Mereka semua terdiam dan menundukkan kelopak ketika seorang wanita melintas. Langkahnya seanggun dan selembut angin sepoi. Bunga matahari kecil yang cerewet dan banyak bertanya merasa terpesona oleh sang wanita.
“Siapa ia?” ucapnya berbisik ketika sang wanita sudah menghilang.
“Peri Bertanduk Rusa.”
“Aku ingin bicara dengannya.”
“Gila kau! Kau tahu kan, negeri ini menjadi suram sejak kedatangannya? Tak ada yang berani dengannya.”
Bunga matahari kecil itu menggerakkan kelopaknya.   
***
Dengan suara mencicit dan keberanian penuh, bunga matahari kecil itu menatap mata sang peri.
Peri Bertanduk Rusa menatap benar sang bunga kecil. Meski mengetahui setiap hal yang terjadi di negeri ini, sang peri belum pernah mendapat perlakuan dari sekuntum bunga yang berani.
“Darimana kau berasal? Mengapa kau ada di negeri kami?”
Sang peri dengan wajah yang tenang, diam sejenak sebelum memulai ceritanya.
“Di negeriku, kutukan yang diciptakan ibu tak sempurna dan kembali padaku. Aku mesti menanggung takdir menjadi manusia setengah rusa. Ibuku tewas diadili oleh para laki-laki yang merasa terancam dengan keberadaannya. Seorang diri aku diasingkan di negeri ini. Meski tak melakukan kesalahan apapun, namun aku yang mesti menanggung akibatnya.  Sesungguhnya, aku ingin kembali ke negeriku.”

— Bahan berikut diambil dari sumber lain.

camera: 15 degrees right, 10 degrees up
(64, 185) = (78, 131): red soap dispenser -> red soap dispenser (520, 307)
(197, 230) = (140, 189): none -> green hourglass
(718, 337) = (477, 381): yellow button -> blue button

Sang Peri Bertanduk Rusa dengan tenang mengakhiri kisahnya.
“Lalu, mengapa semua bunga takut padamu?”
Kali ini peri itu tak kembali menjawab. Ia hanya tersenyum.
***
Negeri Cahaya berjalan seperti biasa, setelah lama mereka mendapat pahlawan : si bunga matahari kecil yang banyak bertanya. Bunga matahari pencerita berkisah pada bunga matahari muda.

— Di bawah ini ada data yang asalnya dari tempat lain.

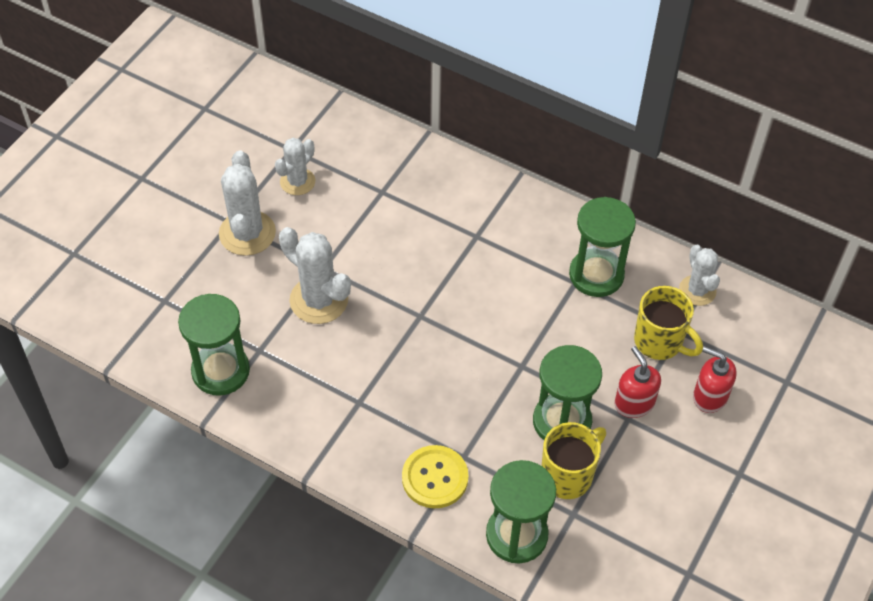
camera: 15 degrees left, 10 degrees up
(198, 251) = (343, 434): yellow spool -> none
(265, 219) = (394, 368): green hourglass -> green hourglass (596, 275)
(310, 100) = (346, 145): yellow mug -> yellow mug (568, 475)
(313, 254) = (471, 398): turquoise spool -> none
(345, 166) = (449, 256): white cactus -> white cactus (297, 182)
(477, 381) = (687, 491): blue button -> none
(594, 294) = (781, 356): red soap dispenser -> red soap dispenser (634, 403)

“Apa jadinya dengan si cerewet itu?”
“Ia memang penuh rasa ingin tahu. Namun ia lupa. Bunga matahari selalu menjadi menu santapan favorit para rusa.”
“Kalau begitu, ia bukan pahlawan. Semestinya peri itu masih ada di negeri ini, kan?”
“Tidak. Ia memang pahlawan. Peri itu juga lupa. Kita memiliki bulu-bulu tajam pada permukaan tubuh sebagai senjata. Mereka berdua mati.”
“Lalu bagaimana dengan negeri asal sang peri?”
Bunga pencerita berpikir sejenak.
“Kini, di negeri itu tak ada lagi rusa dan wanita.”